*WHAT THE TASK REQUIRES*. Transcribe the passage on women's pay and workplace inequality in Australia, starting at "And, as if that" and ending at "on the pandemic.".

*PASSAGE FOR REVIEW*.
══════

As Libby Lyons, the director of WEGA, has succinctly put it, “We can’t afford history to repeat itself, for the gender pay gap to go up and for it to take a decade off what we have gained”. Closing the gap has proven a slow process, and while it inches along, women are vulnerable to events like COVID.

Inequalities

“Women constitute 38.0% of all full-time employees and 67.6% of all part-time employees,” according to WEGA. They make less than men in their first year out of university, a disparity that grows between higher-level graduates. There were also fewer women studying last year: “86,000 fewer…at university in 2020 compared with 2019”. Men’s enrollment increased

The concentration of women in part-time work and lower-paid industries, paired with unpaid care-taking, create less economic stability; a higher percentage of women in Australia have an outstanding student loan. For those reaching retirement (60-64), women’s median superannuation balances have decreased since 2019. Women continue to hold a minority of senior-level positions, are more impacted by disruptions to child-care and suffered a higher rate of COVID-related job losses last year.

Looking to the future, those numbers aren’t improving. The government’s decision to cut spending on the Arts and Humanities impacts women more than men. Larger student loans for entry into lower-paid jobs will compound the barriers women already face in the workforce. A “work and survey data shows that 20% of women who want to start work or work more felt they were unable to do so because of care-related reasons.”

And, as if that wasn’t enough, COVID also resulted in the rates of domestic abuse ticking up. “More than two-thirds of DFV agencies surveyed reported an increase in new clients”. Women experienced higher levels of coercion and control, centered on the pandemic.

What now? 

The gender pay gap and the resulting inequalities suffered by women aren’t an easy fix. There isn’t a quick solution to a multi-faceted and systemic issue. 

We can look to the government for changes: increased funding for victims of domestic abuse paired with increased access to childcare. Better yet, free childcare, and a move away from recent policies that increase casual work while reducing pay for part-time workers, with caps on pay in the public sector. 

Taking Action

Companies have power, though. There are necessary policy shifts, but some of these need to happen in our own workplaces.

  • What are your company’s parental leave policies? Are they centred on the “primary” versus “secondary” carer? While this looks less gendered at face value, unequal access to parental leave between parents means that women spend more time out of the office with their kids, creating larger gaps in their careers.

══════

*ENTRIES PROVIDED*.
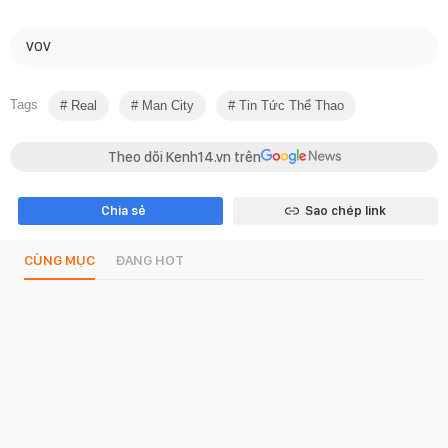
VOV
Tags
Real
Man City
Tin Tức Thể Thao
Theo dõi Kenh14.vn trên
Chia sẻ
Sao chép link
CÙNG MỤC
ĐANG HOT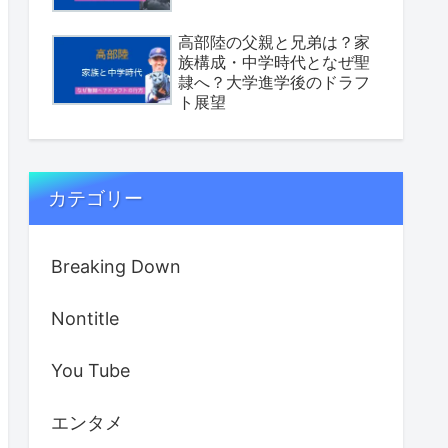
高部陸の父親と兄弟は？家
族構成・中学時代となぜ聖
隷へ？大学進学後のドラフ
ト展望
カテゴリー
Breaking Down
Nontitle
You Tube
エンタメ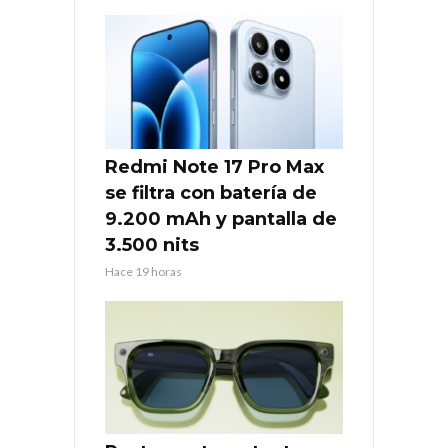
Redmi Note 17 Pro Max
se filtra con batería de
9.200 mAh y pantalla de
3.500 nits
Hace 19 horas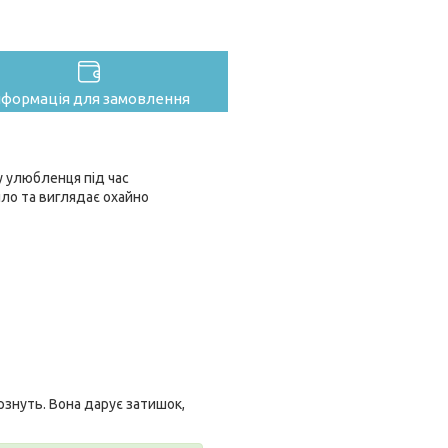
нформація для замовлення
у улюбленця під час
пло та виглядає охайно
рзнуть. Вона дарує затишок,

══════

*REPLY TO THE EXERCISE*.
And, as if that wasn’t enough, COVID also resulted in the rates of domestic abuse ticking up. “More than two-thirds of DFV agencies surveyed reported an increase in new clients”. Women experienced higher levels of coercion and control, centered on the pandemic.